Nel 2007 uno studio condotto su 620 persone presso l’Università di Southampton (Regno Unito) mostrò un legame tra tendenze perfezionistiche e insorgenza della sindrome dell’intestino irritabile, condizione caratterizzata da dolori addominali e diarree e spesso collegata a stati psichici alterati.
Inoltre chi pretende troppo da sé rischia di danneggiare le relazioni con amici, familiari e colleghi, da cui si aspetta troppo.
5. Quanto conta l’amor proprio
La felicità non è così difficile da raggiungere: basta imparare ad amarsi.
L’amor proprio nasce dalla capacità di accettare se stessi, nei pregi e nei difetti.
Uno storico studio sul tema, uscito già quarant’anni fa, lo dimostrava sperimentalmente: Lorrie Shepard, l’autrice della ricerca pubblicata sull’American Educational Research Journal, mostrava come l’autoaccettazione sia fonte di soddisfazione e come questa sia quindi alla base della buona salute psichica.
Chi non sa apprezzarsi ma è ossessionato dall’imperativo del miglioramento costante può sperimentare stress e, in ultima analisi, anche ansia e depressione: secondo due celebri studiosi di questo tema, i canadesi Paul Hewitt e Gordon Flett, questi soggetti sono convinti infatti di poter essere accettati dagli altri solo se sono perfetti.

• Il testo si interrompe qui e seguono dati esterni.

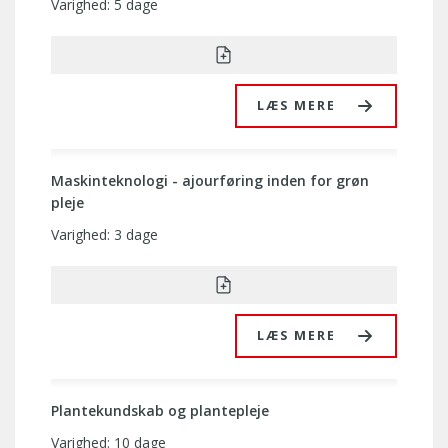
Varighed: 5 dage
LÆS MERE
Maskinteknologi - ajourføring inden for grøn
pleje
Varighed: 3 dage
LÆS MERE
Plantekundskab og plantepleje
Varighed: 10 dage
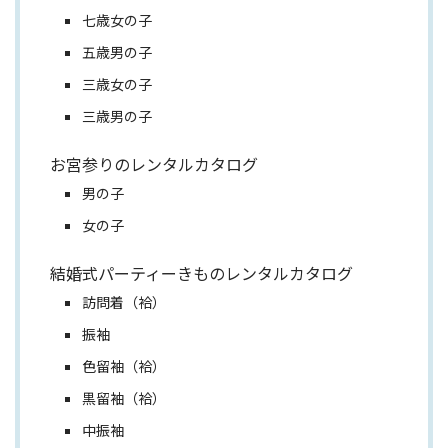
七歳女の子
五歳男の子
三歳女の子
三歳男の子
お宮参りのレンタルカタログ
男の子
女の子
結婚式パーティーきものレンタルカタログ
訪問着（袷）
振袖
色留袖（袷）
黒留袖（袷）
中振袖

Per questo credono che ogni loro imperfezione possa portarli a perdere l’amore e la stima degli altri. Al contrario, dirsi ogni tanto “vado bene così come sono” aiuta a comprendere i propri bisogni e osservare i propri pregi e difetti senza compiacimento e autocommiserazione.
Licenziando il nostro coach vivremo meglio... Sono arrivati dagli USA per aiutare persone comuni, ma anche sportivi e manager, a eccellere: sono i coach, i nuovi guru di chiunque senta di non essere mai all’altezza.

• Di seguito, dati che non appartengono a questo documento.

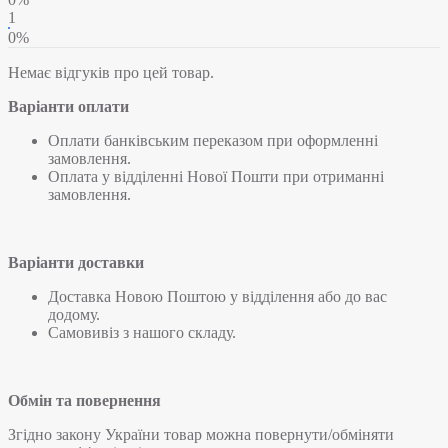
1
0%
Немає відгуків про цей товар.
Варіанти оплати
Оплати банківським переказом при оформленні
замовлення.
Оплата у відділенні Нової Пошти при отриманні
замовлення.
Варіанти доставки
Доставка Новою Поштою у відділення або до вас
додому.
Самовивіз з нашого складу.
Обмін та повернення
Згідно закону України товар можна повернути/обміняти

Insegnano un approccio positivo alla vita, qualche tecnica di meditazione, danno consigli di sana alimentazione e distribuiscono nozioni di psicologia spicciola. «Coaching e terapia sono diventati strumenti ricorrenti dello sviluppo di sé», scrive Svend Brinkmann.
«Il coach dovrebbe aiutare a trovare risposte dentro di sé e a realizzare pienamente il proprio potenziale: ma ciò è sbagliato». Secondo Brinkmann il coaching rientra in una visione della vita, oggi di moda, centrata sul sé.
La nostra società esalta infatti l’idea di un “superuomo” che non può mai fermarsi, sbagliare o avere dubbi. Ma così lo stress aumenta.
Brinkmann dice: «Licenzia il tuo coach e chiedigli che lezione di vita ha da darti se intendi dirigere lo sguardo al di fuori anziché all’interno di te».